For someone who is looking to reset the way they eat, I think that this is a great way to go about it. You learn a ton of things you may not have known about food and your own body before, you give your organs a rest from having to process garbage and what’s wrong with a “drastic dietary change” that’s nothing but GOOD for you? If you do this the right way and you’re smart about it, you will only benefit from it.
Fair enough. I’m an avid juicer myself, but to be honest, I’m a little hesitant to heap too many accolades its way so I don’t lump myself with others who might be labeled as quacks.

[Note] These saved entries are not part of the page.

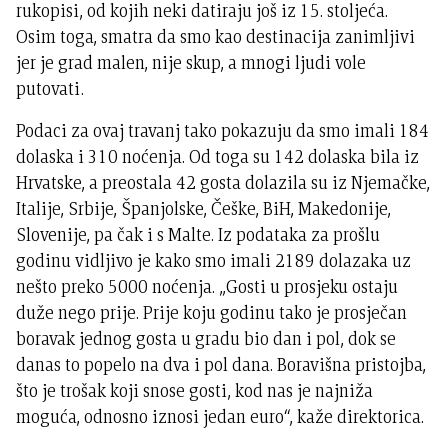
rukopisi, od kojih neki datiraju još iz 15. stoljeća.
Osim toga, smatra da smo kao destinacija zanimljivi
jer je grad malen, nije skup, a mnogi ljudi vole
putovati.
Podaci za ovaj travanj tako pokazuju da smo imali 184
dolaska i 310 noćenja. Od toga su 142 dolaska bila iz
Hrvatske, a preostala 42 gosta dolazila su iz Njemačke,
Italije, Srbije, Španjolske, Češke, BiH, Makedonije,
Slovenije, pa čak i s Malte. Iz podataka za prošlu
godinu vidljivo je kako smo imali 2189 dolazaka uz
nešto preko 5000 noćenja. „Gosti u prosjeku ostaju
duže nego prije. Prije koju godinu tako je prosječan
boravak jednog gosta u gradu bio dan i pol, dok se
danas to popelo na dva i pol dana. Boravišna pristojba,
što je trošak koji snose gosti, kod nas je najniža
moguća, odnosno iznosi jedan euro“, kaže direktorica.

I completely agree, Jonathan. I’m always hesitant to share my enthusiasm so people don’t pile me in with those who think it’s a quick fix for everything, or a fad. I take it seriously, and believe it will help to extend my life. I hope it helps to teach my daughter how to do the same for herself and eventually, her family. I recently had to set a family member straight who accused me of doing some “cayenne pepper and water” fast. I reminded him that while I consume POUNDS of fruits and vegetables a week, the only green thing I’ve seen him eat all year is gum. No rebuttal yet and I doubt I’ll be getting one 🙂 Keep juicing!